As festas juninas pedem organização, ensaios e disciplina. Muitas de suas brincadeiras, como o casamento caipira e a quadrilha, envolvem críticas à sociedade desigual em que vivemos. Figuras como juiz e padre são ridicularizadas por seu apego ao dinheiro e às aparências sociais. Esses costumes unem o povo em expressões de igualdade e liberdade, que, mesmo de modo espontâneo, podem ser sinais antecipadores da festa da liberdade social e política que o Brasil precisa.

No Brasil do Catolicismo popular, mesmo sem saber, as pessoas que vivem as festas juninas cumprem a profecia que, segundo o evangelho,  Zacarias, pai de João Batista, recebeu do anjo a respeito do nascimento do seu filho: "Por seu nascimento, muitos se alegrarão".

Na época de Jesus, há tempos, o povo esperava um profeta que viesse anunciar um tempo novo de justiça e de graça divina. De acordo com o evangelho, o nascimento de João Batista revelou que esse tempo novo teve sinais muito claros. Isabel, uma mulher velha e estéril, engravidou e deu a luz. O pai Zacarias que tinha ficado mudo, assim que o menino nasceu, se pôs a falar e a cantar a bondade divina. Esses fatos maravilhosos provocaram em todos alegria porque serviram como sinais de que, em todos os tempos, Deus é sempre capaz de tornar fecundo o útero estéril das sociedades humanas e não apenas das pessoas. Isso significa que o amor divino pode renovar o que, em nosso modo de ser e nas nossas vidas, ainda é envelhecido e estéril. Ele nos faz superar a mudez e a apatia para proclamar o seu projeto de libertação.

Atualmente, no Brasil, em meio à crise social e política que vivemos, não deixa de ser profecia de esperança e de resistência ver as pessoas superarem os muitos e justificados motivos de tristeza e colocarem suas melhores energias na festa que, nesses dias, organizam e vivem de forma tão comunitária e criativa.
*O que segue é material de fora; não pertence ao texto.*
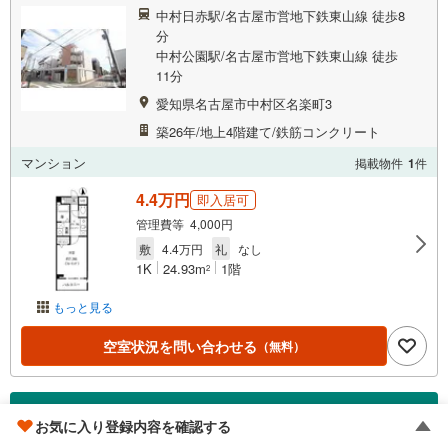
中村日赤駅/名古屋市営地下鉄東山線 徒歩8
分
中村公園駅/名古屋市営地下鉄東山線 徒歩
11分
愛知県名古屋市中村区名楽町3
築26年/地上4階建て/鉄筋コンクリート
マンション
掲載物件
1
件
4.4万円
即入居可
管理費等 4,000円
敷
4.4万円
礼
なし
1K
24.93m
1階
2
もっと見る
空室状況を問い合わせる
（無料）
メラクラッツ
お気に入り登録内容を確認する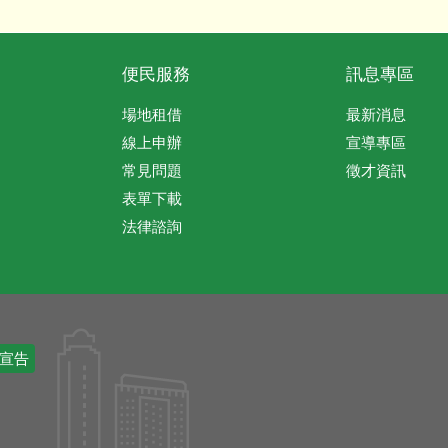
便民服務
訊息專區
場地租借
最新消息
線上申辦
宣導專區
常見問題
徵才資訊
表單下載
法律諮詢
宣告
號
Quem tem fé aprende a valorizar esses costumes populares e pode neles vislumbrar sinais de um tempo novo. Conforme os evangelhos, João Batista propôs a todos uma renovação de vida baseada na justiça e na relação com a Terra e as águas. O seu batismo era um rito inspirado na cultura e na religião popular do seu tempo e significava uma ruptura com uma sociedade injusta e desigual, legitimada por uma religião que tinha se tornado, quase somente cultual e baseada em normas legalistas. João Batista propõe uma espiritualidade não apenas baseada no culto e sim na Ética e na pratica da solidariedade (Lucas 3).

Ao ser batizado por João no rio Jordão, Jesus se revelou discípulo de João profeta e começou sua missão profética.  Assim também, podemos esperar que as pessoas que participam dos festejos que lembram São João, homens e mulheres de várias Igrejas cristãs, assumam a missão de profetas e profetizas de Deus que nos pede para construirmos uma sociedade irmanada em uma humanidade renovada e renovadora.